> _Document segment_
How companies can help midlevel managers navigate agile transformations

Agile organization models have less hierarchy and fewer conventional managers. Here’s how executives making the move to agile can keep their valuable former managers engaged and motivated.

Transforming companies to increase their agility so that they can quickly reorient themselves toward valuable opportunities helps them achieve superior performance.1 An agile transformation involves restructuring a company’s workforce as a relatively flat network of cross-functional, flexible teams empowered to direct their own activities and make day-to-day decisions. As a result, most of the conventional manager’s responsibilities—such as planning projects, assigning tasks, documenting progress, and evaluating employees—get absorbed by other roles. When a company’s agile transformation is complete, it will have more opportunities for individual contributors and leaders, but few if any positions for managers.

Helping midlevel managers make the transition to agile can take a lot of effort, but the payoff is worthwhile.

That shift can put considerable pressure on senior executives. Understandably, longtime midlevel managers can become apprehensive once they recognize that their main duties will be redistributed and their job titles erased from the organizational chart. Many will have legitimate questions about what will become of them as the agile transformation progresses. Where will they fit into the new organization? What will they spend their time doing? How will their pay and opportunities for advancement change? Some who feel threatened could resist the transformation or leave the company. Others may struggle to master agile ways of working.

Helping midlevel managers make the transition to agile can take a lot of effort, but the payoff is worthwhile. Companies have long sought ways of enabling midlevel managers to add more value.2 Since many midlevel managers possess a wealth of experience, knowledge, and skill, redeploying them as hands-on individual contributors is one way to let them accomplish more than they do in managerial roles. Another way is to give midlevel managers the support and training they need to become leaders, with more responsibility for inspiring teams and providing them with the assistance and resources they need to be effective. In this article, we’ll explore how conventional organizations can turn midlevel managers into champions of enterprise agility by explaining what the transformation involves, explicitly communicating their expectations and the options available to managers, and enabling managers as they choose new roles and learn to work in agile settings.

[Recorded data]
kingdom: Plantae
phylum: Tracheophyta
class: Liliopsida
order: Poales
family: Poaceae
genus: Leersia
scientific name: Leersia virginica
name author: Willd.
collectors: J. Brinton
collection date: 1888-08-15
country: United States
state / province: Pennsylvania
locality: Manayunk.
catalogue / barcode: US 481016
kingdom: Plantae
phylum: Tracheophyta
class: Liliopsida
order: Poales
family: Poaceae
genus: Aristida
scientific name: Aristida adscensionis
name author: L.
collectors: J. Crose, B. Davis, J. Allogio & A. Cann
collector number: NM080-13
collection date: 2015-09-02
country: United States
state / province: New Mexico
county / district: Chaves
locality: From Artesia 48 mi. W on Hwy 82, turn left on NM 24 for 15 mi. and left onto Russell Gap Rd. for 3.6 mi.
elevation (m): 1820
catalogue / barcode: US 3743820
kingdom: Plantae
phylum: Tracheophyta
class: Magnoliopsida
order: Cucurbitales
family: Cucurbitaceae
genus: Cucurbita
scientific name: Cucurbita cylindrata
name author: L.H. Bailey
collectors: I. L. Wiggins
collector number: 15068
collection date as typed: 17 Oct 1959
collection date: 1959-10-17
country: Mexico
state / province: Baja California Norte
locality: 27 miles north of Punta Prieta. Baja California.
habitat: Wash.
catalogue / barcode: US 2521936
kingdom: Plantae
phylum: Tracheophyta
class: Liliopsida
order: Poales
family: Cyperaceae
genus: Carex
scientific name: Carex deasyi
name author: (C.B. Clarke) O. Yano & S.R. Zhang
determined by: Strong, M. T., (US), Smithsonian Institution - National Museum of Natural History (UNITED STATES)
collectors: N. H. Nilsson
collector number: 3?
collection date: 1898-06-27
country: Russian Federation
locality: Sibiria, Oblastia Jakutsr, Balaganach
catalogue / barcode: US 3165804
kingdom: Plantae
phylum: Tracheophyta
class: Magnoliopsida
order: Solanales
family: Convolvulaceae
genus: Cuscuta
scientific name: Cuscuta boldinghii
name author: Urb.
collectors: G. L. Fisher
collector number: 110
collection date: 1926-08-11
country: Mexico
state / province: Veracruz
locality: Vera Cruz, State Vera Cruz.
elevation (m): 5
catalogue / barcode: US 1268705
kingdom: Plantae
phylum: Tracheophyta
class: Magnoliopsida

> _Tasks to carry out_
**1)** Copy the part of the listing that opens with the line containing "collector number: 3?" and closes with the line containing "family: Convolvulaceae", including both of those lines.
**2)** Proceed with the article on midlevel managers in agile transformations, starting right after its final sentence.
The article on midlevel managers in agile transformations and the listing come from unrelated sources.

> _Final answers_
**1)**
collector number: 3?
collection date: 1898-06-27
country: Russian Federation
locality: Sibiria, Oblastia Jakutsr, Balaganach
catalogue / barcode: US 3165804
kingdom: Plantae
phylum: Tracheophyta
class: Magnoliopsida
order: Solanales
family: Convolvulaceae

**2)**
Introducing managers to enterprise agility

At many companies we know, midlevel management includes some of the most capable, knowledgeable, and influential employees. Typical midlevel managers begin their careers as strong individual contributors and win a series of promotions that shift their responsibilities away from making individual contributions and toward directing the work of others. During this progression, these managers acquire influence they can use to shape the company’s character.

Because midlevel managers have so much to offer, senior executives would do well to win their support for the agile transformation. The first step is to ease their concerns about what the transformation could mean for their roles and career prospects. In particular, senior executives should address the two big questions below.

In agile organizations that consist mainly of self-managing teams, it becomes critically important to position people in leadership roles, which entail opportunities and responsibilities that conventional businesses ordinarily reserve for senior executives.

Where do former midlevel managers fit in at an agile company?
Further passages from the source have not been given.